Nell’ultimo libro di Lirio Abbate rivelate le informative del Gom dove i boss esprimono malumori per le puntate del programma “Non è L’Arena”
“Quell’uomo… di Giletti e quel… di Di Matteo stanno scassando la minchia”. A parlare è il boss stragista Filippo Graviano, fratello di Giuseppe, detenuto anch’esso al 41bis, lo scorso 11 maggio mentre commentava negativamente la puntata del programma “Non è l’Arena”, condotto da Massimo Giletti, andata in onda la sera precedente. La trasmissione fin dalle prime scarcerazioni dei boss per causa del Covid-19 si era occupata della tematica, come anche successivamente della mancata nomina a capo del Dap del pm Nino Di Matteo da parte del Ministro della Giustizia, Alfonso Bonafede. “Il ministro fa il suo lavoro e loro rompono il…” diceva Graviano mentre parlava ad alta voce con lo ‘ndranghetista Maurizio Barillari, come se volesse farsi sentire dagli uomini del Gom che lo sorvegliano. A rivelare la circostanza è stato il giornalista Lirio Abbate, il vice direttore de L’Espresso in un libro-inchiesta, si intitola U Siccu “Matteo Messina Denaro: l’ultimo capo dei capi” (Rizzoli), che da oggi si trova in libreria. A riportare la notizia è stato oggi il quotidiano “La Repubblica”.
Da quanto emerge dalle informative del Gom anche Giuseppe Graviano, detenuto al 41 bis a Terni, non gradiva quanto diceva il giornalista de “L’Espresso” intervenuto durante la puntata del 10 maggio da Giletti, che parlò proprio dei fratelli di Brancaccio. “Purtroppo questa è l’Italia, politici e magistrati litigano per i loro imbrogli e fanno leggi restrittive, – scriveva Giuseppe Graviano il giorno dopo la puntata a sua moglie Rosalia Galdi – sempre per celare i loro malaffari, contro chi è stato ristretto, tipo la polemica di questi giorni, altresì hanno messo, come di consueto, il mio nome che non c’entra niente”. Gli agenti del Gom hanno anche scritto che quella sera “del 10 maggio, quasi tutti i detenuti al 41 bis erano davanti al televisore”.
All’interno delle informative si leggono anche degli insulti rivolti alla figlia del generale Carlo Alberto dalla Chiesa, Rita, che è stata molte volte ospite della trasmissione di Giletti.

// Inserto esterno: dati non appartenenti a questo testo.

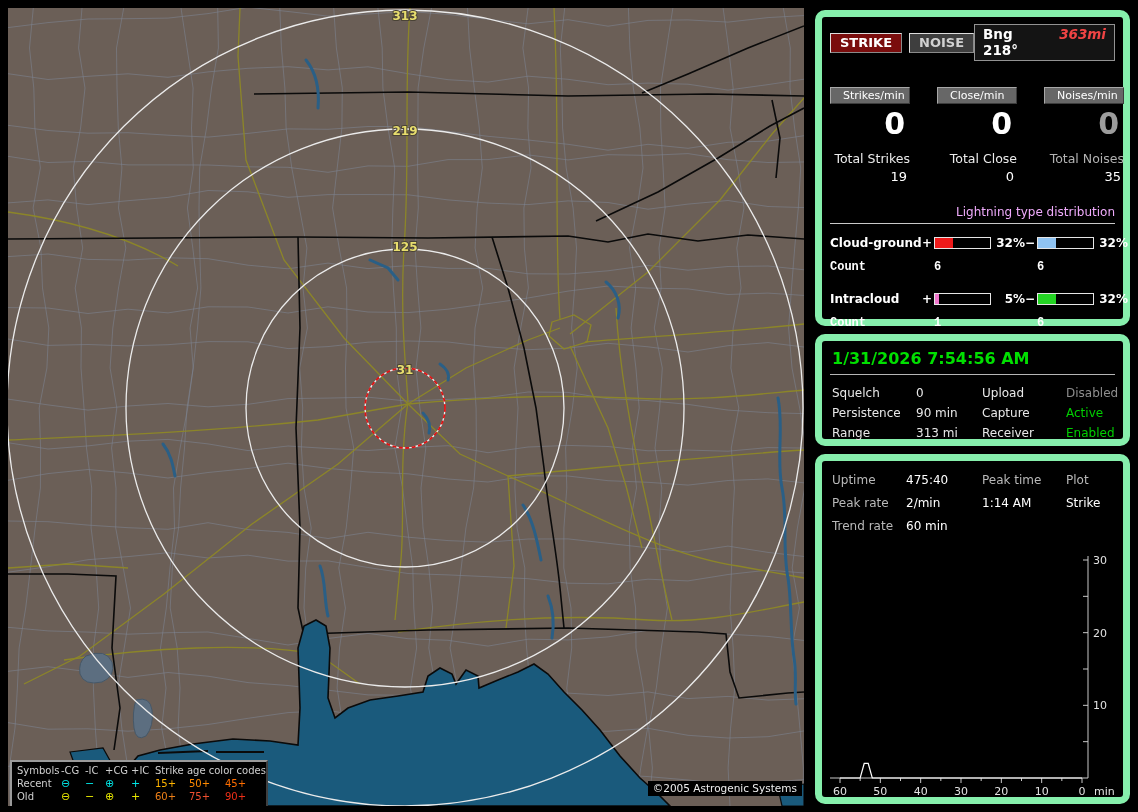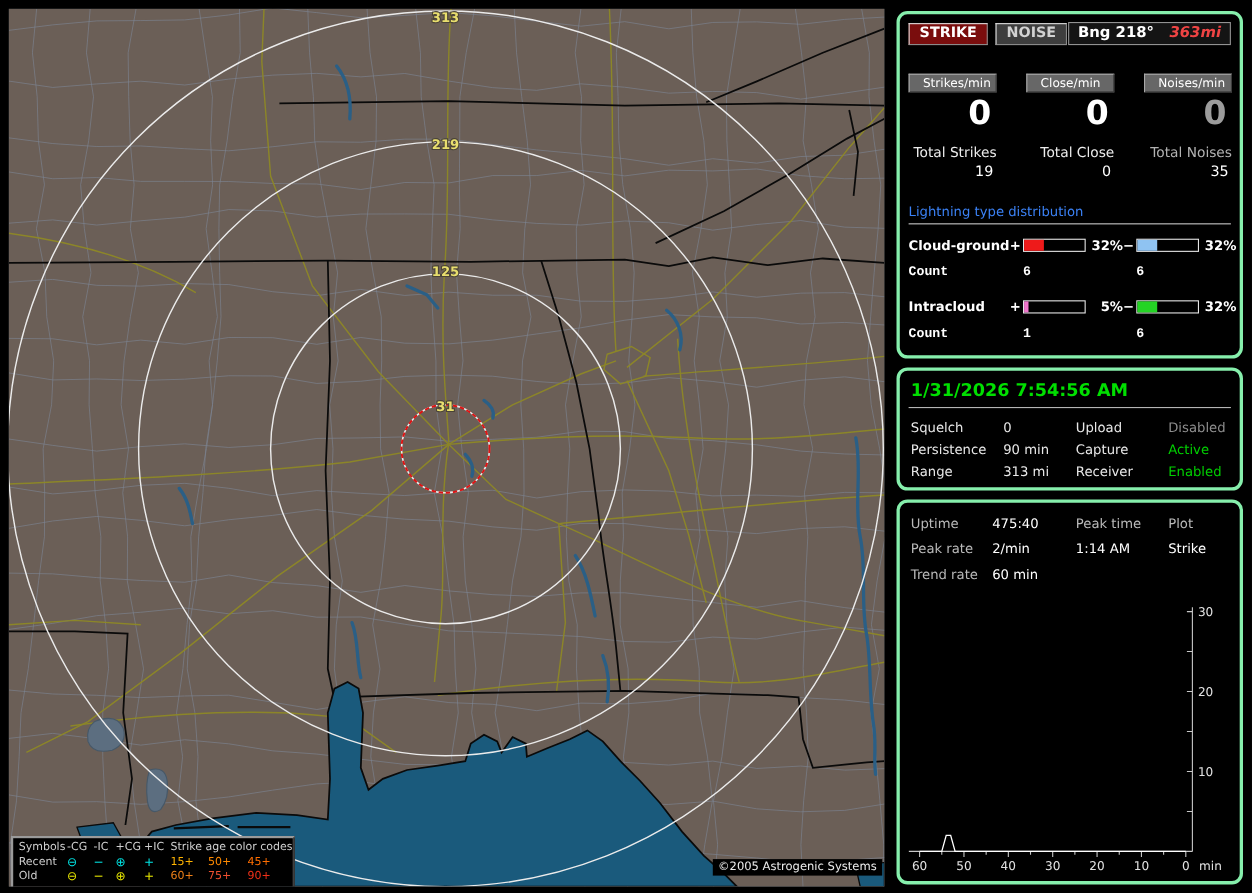--- a/index.html
+++ b/index.html
@@ -1,34 +1,34 @@
 <!DOCTYPE html>
 <html><head>
 <meta charset="utf-8">
 <style>
   html,body{margin:0;padding:0;background:#000;}
   body{width:1138px;height:812px;position:relative;overflow:hidden;
        font-family:"DejaVu Sans","Liberation Sans",sans-serif;color:#e8e8e8;}
   .abs{position:absolute;}
 
   
-  #map{left:8px;top:8px;width:796px;height:798px;background:#737373;overflow:hidden;}
+  #map{left:8px;top:8px;width:796px;height:798px;background:#0c4a6e;overflow:hidden;}
   #map svg{display:block;}
   #map-legend{left:2px;top:752px;width:245px;background:#000;
     border:2px solid;border-color:#9a9a9a #3f3f3f #3f3f3f #9a9a9a;
     font-size:10px;color:#cfcfcf;padding:2px 4px 3px 5px;line-height:13px;}
   .lg-grid{display:grid;grid-template-columns:44px 24px 20px 26px 24px 34px 36px 34px;align-items:center;}
   .lg-grid span{white-space:nowrap;}
   .lg-age-hdr{grid-column:6 / span 3;}
   .lg-sym{font-size:11px;text-align:left;}
   #map-copyright{right:2px;bottom:10px;background:#000;color:#ededed;
     font-size:10.5px;padding:1px 5px 2px 5px;}
 
   
-  .panel{background:#000;border:3px solid #86efac;border-radius:10px;box-sizing:border-box;}
+  .panel{background:#000;border:7px solid #86efac;border-radius:10px;box-sizing:border-box;}
   #panel-top{left:815px;top:10px;width:315px;height:316px;padding:7px 8px;}
   #panel-status{left:815px;top:334px;width:315px;height:112px;padding:4px 8px;}
   #panel-stats{left:815px;top:454px;width:315px;height:350px;padding:8px 8px;}
 
   
   #toolbar{display:flex;align-items:center;}
   .tbtn{font-weight:bold;font-size:13px;padding:1px 9px 2px 9px;cursor:pointer;
     border:1px solid;border-color:#dedede #8a8a8a #8a8a8a #dedede;}
   #strike-btn{background:#7a0d0d;color:#fff;}
   #noise-btn{background:#3e3e3e;color:#d2d2d2;margin-left:7px;}
@@ -42,22 +42,22 @@
   .chip{background:#676767;color:#fff;font-size:11px;text-align:center;padding:1px 12px;
     border:1px solid;border-color:#a8a8a8 #3c3c3c #3c3c3c #a8a8a8;}
   .rate{font-size:30px;font-weight:bold;color:#fff;text-align:right;padding-right:5px;
     line-height:1.05;margin-top:4px;}
   .tlabel{font-size:12.5px;color:#ececec;text-align:right;margin-top:11px;white-space:nowrap;}
   .tvalue{font-size:13px;color:#fff;text-align:right;padding-right:3px;margin-top:3px;}
   #counters .col:nth-child(3) .rate{color:#9c9c9c;}
   #counters .col:nth-child(3) .tlabel{color:#b2b2b2;}
 
   
-  #dist-title{margin-top:21px;font-size:12px;color:#3b82f6;
-    border-bottom:1px solid #c9c9c9;padding-bottom:4px;}
+  #dist-title{margin-top:21px;font-size:12px;color:#f0abfc;
+    border-bottom:1px solid #c9c9c9;padding-bottom:4px;text-align:right;}
   .dist-row{display:grid;grid-template-columns:92px 12px 57px 34px 12px 57px 34px;
     align-items:center;margin-top:12px;font-size:12px;font-weight:bold;color:#fff;}
   .dist-row .pct{text-align:right;}
   .dist-count{display:grid;grid-template-columns:92px 12px 57px 34px 12px 57px 34px;
     margin-top:10px;font-size:12px;font-weight:bold;color:#fff;font-family:Liberation Mono, monospace;}
   .bar{width:55px;height:10px;border:1px solid #e6e6e6;background:#000;}
   .bar>div{height:100%;}
 
   
   #datetime{color:#00df00;font-weight:bold;font-size:16px;padding:4px 0 6px 2px;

Gli insulti sono arrivati dal boss della Commissione di Cosa nostra Benedetto Capizzi che commentava negativamente le opinioni espresse da dalla Chiesa. Non solo. Anche contro i giornalisti: “È colpa loro, se no a quest’ora stavo fuori anch’io”.
L’ultimo libro del giornalista ha come tema centrale la primula rossa di Castelvetrano, Matteo Messina Denaro, che ancora oggi dal giugno 1993 è latitante.
In tutti questi anni però è stato processato e condannato all’ergastolo per le stragi di Firenze, Milano e Roma. “La mafia è ancora viva anche se dietro le sbarre – ha scritto Abbate – e i suoi uomini tentano in ogni modo di uscire, di comunicare con l’esterno. E all’esterno il faro è solo uno, l’unico ad avere il potere e la caratura criminale per fare da punto di riferimento: Matteo Messina Denaro”. Secondo il giornalista Messina Denaro oggi è un affarista che può contare su “reti politiche, imprenditoriali e criminali che lavorano per lui”.
Abbate, cercando di ricostruire l’identikit del boss stragista, ha rinvenuto il primo e unico verbale d’interrogatorio che risale al 30 giugno 1988. “Sono il quarto dei sei figli di Messina Denaro Francesco – diceva ai poliziotti – l’unico che ha continuato l’attività di mio padre dedita alla coltivazione dei campi. Lui ha iniziato come campiere presso i terreni della famiglia D’Alì Staiti – spiegava – e tre anni fa sono subentrato io”.